The stoics overcome this by reminding themselves about how relatively small and unimportant we are as individuals. Sounds harsh and counterintuitive right? Yes. But when you consider the grand tapestry that is life and universe, our part is rather small.
“Consider the lives led once by others, long ago, the lives to be led by others after you, the lives led even now, in foreign lands. How many people don’t even know your name. How many will soon have forgotten it. How many offer you praise now—and tomorrow, perhaps, contempt.” ~ Meditations, Book IX.30
This is what today’s society refers to as the ‘Ego check’. In other words, who are we to expect to go through life without any changes or challenges?

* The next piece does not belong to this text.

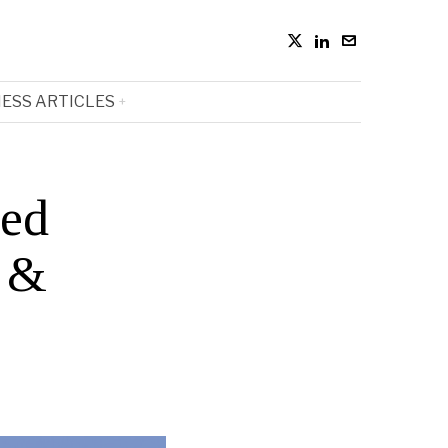
ESS ARTICLES
sed
s &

Epictetus advises that we play fate at its own game. Instead of resisting and battling change (which is a waste of time if the change has already occurred), we should learn to embrace change and make an opportunity out of adversity.
This is easier said than done of course, but you’ll find that working this mindset into your daily life will make the process of change run a whole lot smoother.

Artistic impression of Epictetus, including his crutch.

Improving your relationship with change
“It’s not what happens to you, but how you react to it that matters’’ ~ Epictetus
The bottom line, according to the stoics, is that the best way to deal with change is to try to change your mindset. Happiness depends more on values than the current state in which you reside.
Of course, basic needs must be met such as food and shelter, but the Stoics argue that change itself is not able to deprive you of the ability to endure.
Change has changed people for the better. It was exile from Sinope that lead Diogenes of Sinope to Athens where he went on to become one of the founders of the Cynic School of Philosophy. Had he remained in Sinope he likely would have continued his life as a banker and his name would have disappeared into obscurity.
No matter the circumstance brought about by change, your place in nature and your virtues still remain. Even in the most challenging of times, true friends will not refuse to associate with you and change does not stop you from associating with new people. In other words, the change may come as a pleasant surprise, if you keep an eye out for silver linings.